MOONTREE is probably the first computer graphic image I ever created, excluding ASCII art. I was at a party at a friend's place [date??], and we were playing around with his computer, and I got into something like an icon editor for a menu shell [???] and there I built, pixel by pixel with the arrow keys, etc., an image of a tree silhouetted against a full moon. I saved it as MOONTREE, that being a legal MS-DOS filename.
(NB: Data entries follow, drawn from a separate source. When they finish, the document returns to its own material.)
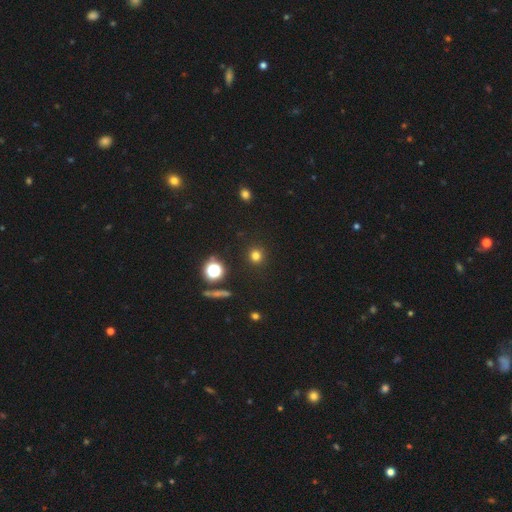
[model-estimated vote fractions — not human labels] Smooth or featured? Predicted: smooth (p=0.76). How rounded? Predicted: round (p=0.92). Merging? Predicted: none (p=0.91).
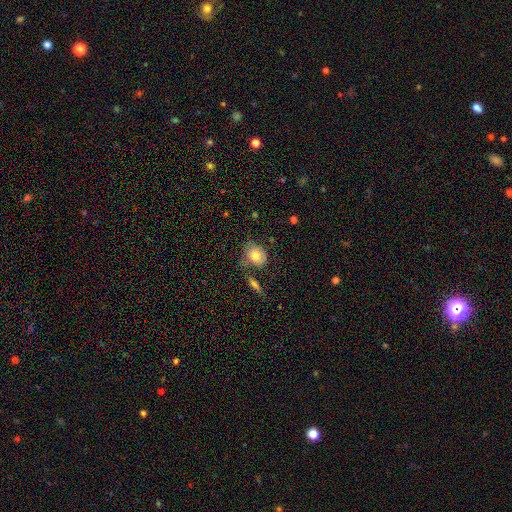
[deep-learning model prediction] The model was most divided on "how rounded" (2-way tie): round: 49%, in between: 49%, cigar-shaped: 1%. More confident: smooth or featured — smooth (78%); merging — none (53%).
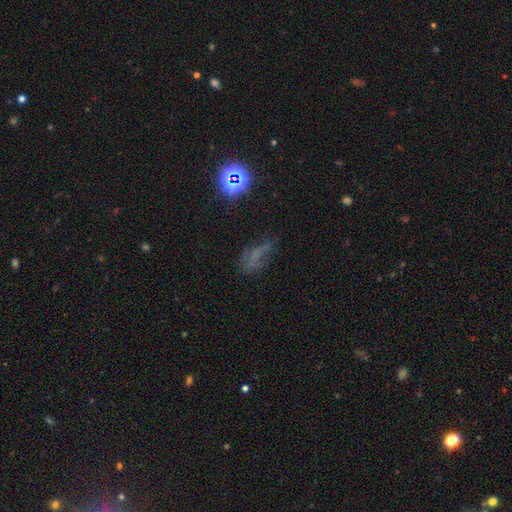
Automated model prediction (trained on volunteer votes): A star or artifact, not a galaxy (34%).

Vote fractions:
- Smooth or featured? star or artifact: 34% / smooth: 33% / featured or disk: 33%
Years passed, and I mostly forgot about it. The friend's hard disk crashed, and he thought he'd lost it. Then it surfaced again, as an embedded graphic in some documents he'd archived to floppy. So he did the equivalent of scissoring it out and gave me a copy. It had been resampled to a larger size, but with minor cleanup of sampling artifacts I was able to restore it to where it would resample back down cleanly. So the postage-stamp image (about right for an icon) is the true size in pixels, although I was working with enlarged pixels in the original editor.
The friend's comments:
Judging from the fact that I used it in a LASFAPAzine for December 1988, I'm pretty sure it was my birthday party earlier in that year. Since my birthday fell on a Friday that year, I'm almost certain it was the next day -- 24 September 1988. I trust that's good enough for your records.
The program was actually The Print Shop. I remember this because some people, then (and maybe still) LASFAPA members, took turns turning a picture of an eagle into a duck, and some other creature into a cow. These were then used as LASFAPA covers, labeled "This is not a cow" and "This is not a duck" respectively. I did *also* have a program called Iconvert, which allowed for some translation between graphic formats, but not editing, and it certainly had nothing to do with Windows icons.
You may use my name in the explanation if you wish, but you don't have to if it's inconsistent with your writing style. If you do, I suggest you might want to set my name up as a link when I get my web page up [look in the Links page for Matthew Tepper]. But again, you don't have to.